------ DATASET EXTRACT
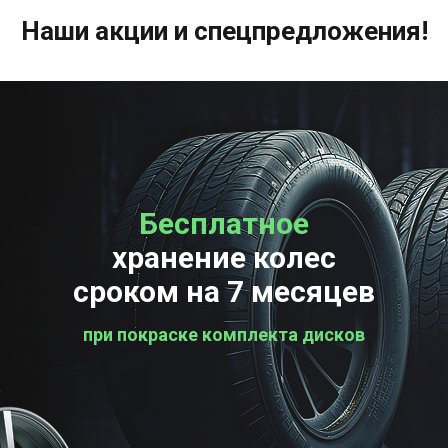
Наши акции и спецпредложения!
Бесплатное
Бесплатная
хранение колес
проверка колес
сроком на 7 месяцев
при покраске комплекта дисков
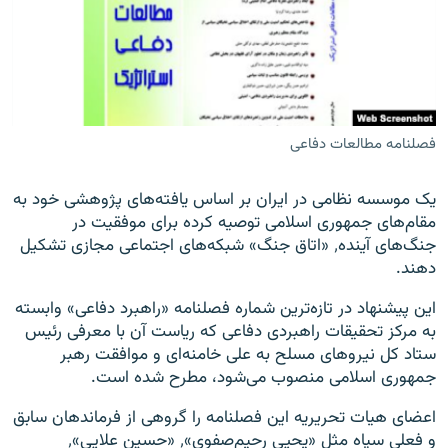
زبان‌های دیگر
فصلنامه مطالعات دفاعی
یک موسسه نظامی در ایران بر اساس یافته‌های پژوهشی خود به
مقام‌های جمهوری اسلامی توصیه کرده برای موفقیت در
جنگ‌های آینده٬ «اتاق جنگ» شبکه‌های اجتماعی مجازی تشکیل
دهند.
این پیشنهاد در تازه‌ترین شماره فصلنامه «راهبرد دفاعی» وابسته
به مرکز تحقیقات راهبردی دفاعی که ریاست آن با معرفی رئیس
ستاد کل نیروهای مسلح به علی خامنه‌ای و موافقت رهبر
جمهوری اسلامی منصوب می‌شود، مطرح شده است.
اعضای هیات تحریریه این فصلنامه را گروهی از فرماندهان سابق
و فعلی سپاه مثل «یحیی رحیم‌‌صفوی»٬ «حسین علایی»٬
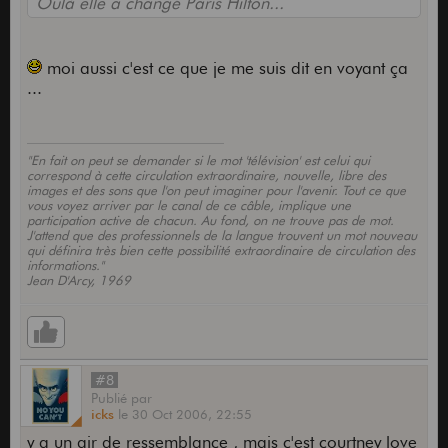
Oulà elle a changé Paris Hilton...
moi aussi c'est ce que je me suis dit en voyant ça
...
"En fait on peut se demander si le mot 'télévision' est celui qui
correspond à cette circulation extraordinaire, nouvelle, libre des
images et des sons que l'on peut imaginer pour l'avenir. Tout ce que
vous voyez arriver par le canal de ce câble, implique une
participation active de chacun. Au fond, on ne trouve pas de mot.
J'attend que des professionnels de la langue trouvent un mot nouveau
qui définira très bien cette possibilité extraordinaire de circulation des
informations."
Jean D'Arcy, 1969
#8
Publié
par
icks
le
30 Oct 2006,
22:55
y a un air de ressemblance , mais c'est courtney love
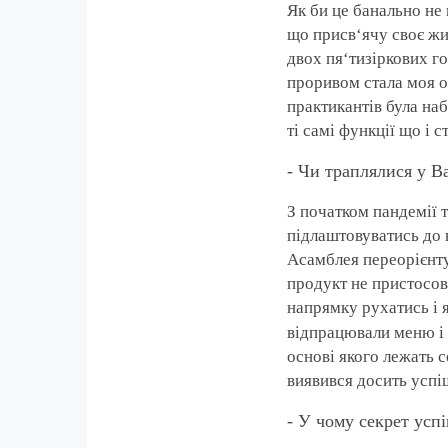
Як би це банально не 
що присв‘ячу своє жи
двох пя‘тизіркових го
проривом стала моя о
практикантів була наб
ті самі функції що і 
- Чи траплялися у В
З початком пандемії 
підлаштовуватись до 
Асамблея переорієнту
продукт не пристосов
напрямку рухатись і я
відпрацювали меню і 
основі якого лежать с
виявився досить успі
- У чому секрет усп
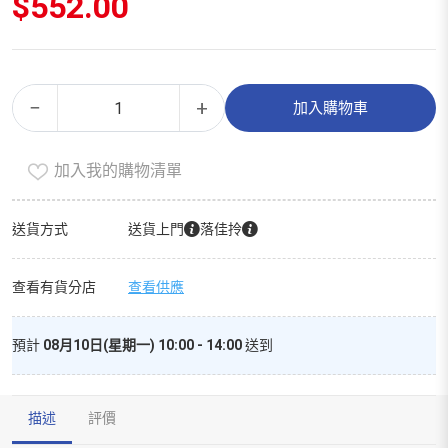
$
552.00
布
Alternative:
−
+
加入購物車
甸
即
加入我的購物清單
食
裝
（120g
送貨方式
送貨上門
落佳拎
×
4）
查看有貨分店
查看供應
數
量
預計
08月10日(星期一) 10:00 - 14:00
送到
描述
評價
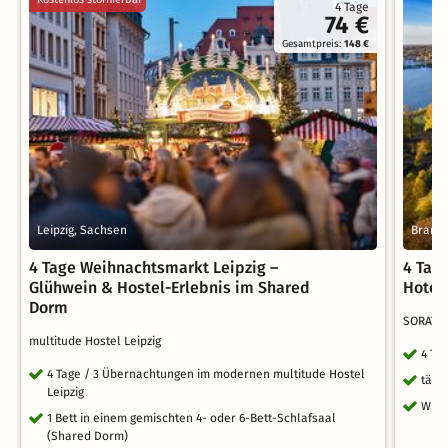
4 Tage
74 €
Gesamtpreis:
148 €
Leipzig, Sachsen
Brande
4 Tage Weihnachtsmarkt Leipzig –
4 Tag
Glühwein & Hostel-Erlebnis im Shared
Hotel
Dorm
SORAT 
multitude Hostel Leipzig
4 Ta
4 Tage / 3 Übernachtungen im modernen multitude Hostel
tägl
Leipzig
WLA
1 Bett in einem gemischten 4- oder 6-Bett-Schlafsaal
(Shared Dorm)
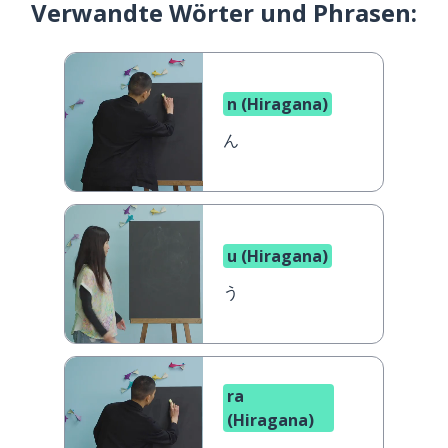
Verwandte Wörter und Phrasen:
n (Hiragana)
ん
u (Hiragana)
う
ra
(Hiragana)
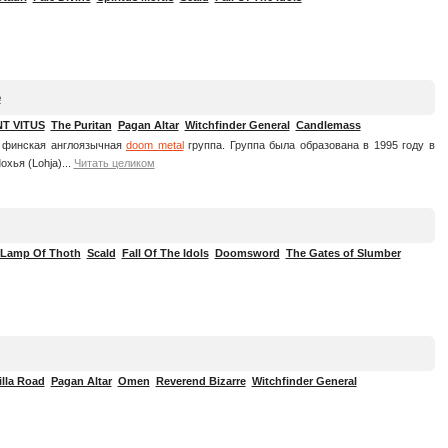
e
NT VITUS
The Puritan
Pagan Altar
Witchfinder General
Candlemass
— финская англоязычная
doom metal
группа. Группа была образована в 1995 году в
хья (Lohja)...
Читать целиком
 Lamp Of Thoth
Scald
Fall Of The Idols
Doomsword
The Gates of Slumber
lla Road
Pagan Altar
Omen
Reverend Bizarre
Witchfinder General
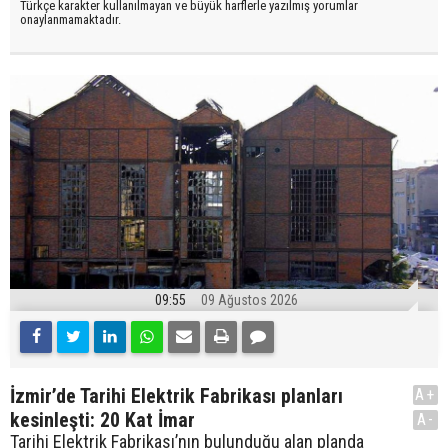
Türkçe karakter kullanılmayan ve büyük harflerle yazılmış yorumlar
onaylanmamaktadır.
09:55
09 Ağustos 2026
İzmir’de Tarihi Elektrik Fabrikası planları
A+
kesinleşti: 20 Kat İmar
A-
Tarihi Elektrik Fabrikası’nın bulunduğu alan planda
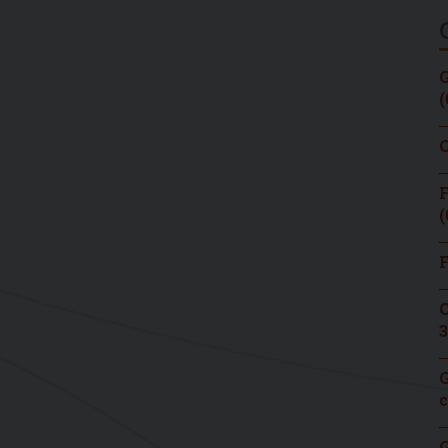
G
(
C
F
(
F
C
3
G
c
G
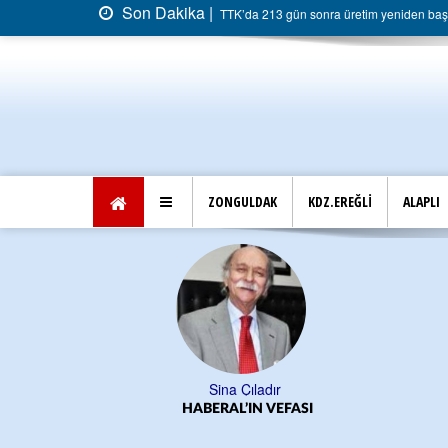
Son Dakika |
TTK’da 213 gün sonra üretim yeniden başla
ZONGULDAK
KDZ.EREĞLİ
ALAPLI
Sina Çıladır
HABERAL’IN VEFASI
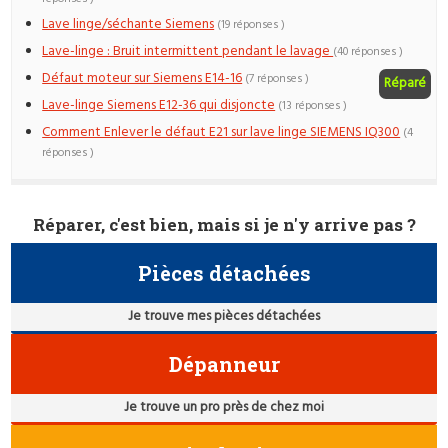
Lave linge/séchante Siemens
(19 réponses )
Lave-linge : Bruit intermittent pendant le lavage
(40 réponses )
Défaut moteur sur Siemens E14-16
(7 réponses )
Réparé
Lave-linge Siemens E12-36 qui disjoncte
(13 réponses )
Comment Enlever le défaut E21 sur lave linge SIEMENS IQ300
(4
réponses )
Réparer, c'est bien, mais si je n'y arrive pas ?
Pièces détachées
Je trouve mes pièces détachées
Dépanneur
Je trouve un pro près de chez moi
------------
### AIM OF THE TASK:
Render the data lines as a Markdown table, starting at the line that contains "Oulà elle a changé Paris Hilton..." and ending at the line that contains "vous voyez arriver", with both of those lines included. Use the columns Row and Text line, number the rows, and leave out any blank lines.

### YOUR RESPONSE:
| Row | Text line |
|---|---|
| 1 | Oulà elle a changé Paris Hilton... |
| 2 | moi aussi c'est ce que je me suis dit en voyant ça |
| 3 | ... |
| 4 | "En fait on peut se demander si le mot 'télévision' est celui qui |
| 5 | correspond à cette circulation extraordinaire, nouvelle, libre des |
| 6 | images et des sons que l'on peut imaginer pour l'avenir. Tout ce que |
| 7 | vous voyez arriver par le canal de ce câble, implique une |